[Opening SUPPLIED INFORMATION section]
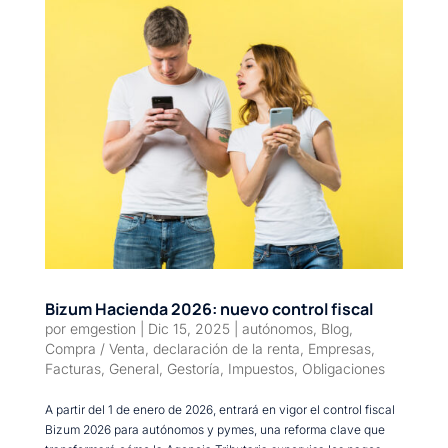
Bizum Hacienda 2026: nuevo control fiscal
por
emgestion
|
Dic 15, 2025
|
autónomos
,
Blog
,
Compra / Venta
,
declaración de la renta
,
Empresas
,
Facturas
,
General
,
Gestoría
,
Impuestos
,
Obligaciones
A partir del 1 de enero de 2026, entrará en vigor el control fiscal
Bizum 2026 para autónomos y pymes, una reforma clave que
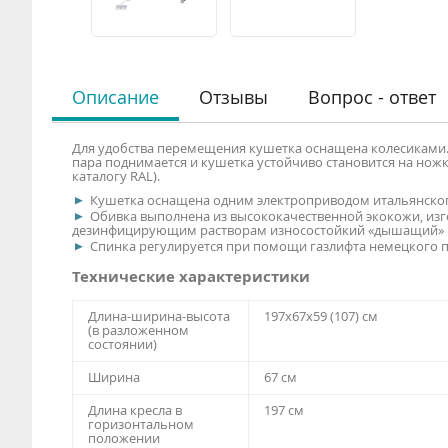
Описание
Отзывы
Вопрос - ответ
Для удобства перемещения кушетка оснащена колесиками.
пара поднимается и кушетка устойчиво становится на нож
каталогу RAL).
Кушетка оснащена одним электроприводом итальянского 
Обивка выполнена из высококачественной экокожи, изго
дезинфицирующим растворам износостойкий «дышащий» м
Спинка регулируется при помощи газлифта немецкого пр
Технические характеристики
Длина-ширина-высота
197х67х59 (107) см
(в разложенном
состоянии)
Ширина
67 см
Длина кресла в
197 см
горизонтальном
положении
[Closing SUPPLIED INFORMATION section]
INSTRUCTIONS TO FOLLOW |
Could you set down every record above word for word, leaving out the pictures?

RESULT OF THE EXERCISE |
Bizum Hacienda 2026: nuevo control fiscal
por
emgestion
|
Dic 15, 2025
|
autónomos
,
Blog
,
Compra / Venta
,
declaración de la renta
,
Empresas
,
Facturas
,
General
,
Gestoría
,
Impuestos
,
Obligaciones
A partir del 1 de enero de 2026, entrará en vigor el control fiscal
Bizum 2026 para autónomos y pymes, una reforma clave que
Описание
Отзывы
Вопрос - ответ
Для удобства перемещения кушетка оснащена колесиками.
пара поднимается и кушетка устойчиво становится на нож
каталогу RAL).
Кушетка оснащена одним электроприводом итальянского 
Обивка выполнена из высококачественной экокожи, изго
дезинфицирующим растворам износостойкий «дышащий» м
Спинка регулируется при помощи газлифта немецкого пр
Технические характеристики
Длина-ширина-высота
197х67х59 (107) см
(в разложенном
состоянии)
Ширина
67 см
Длина кресла в
197 см
горизонтальном
положении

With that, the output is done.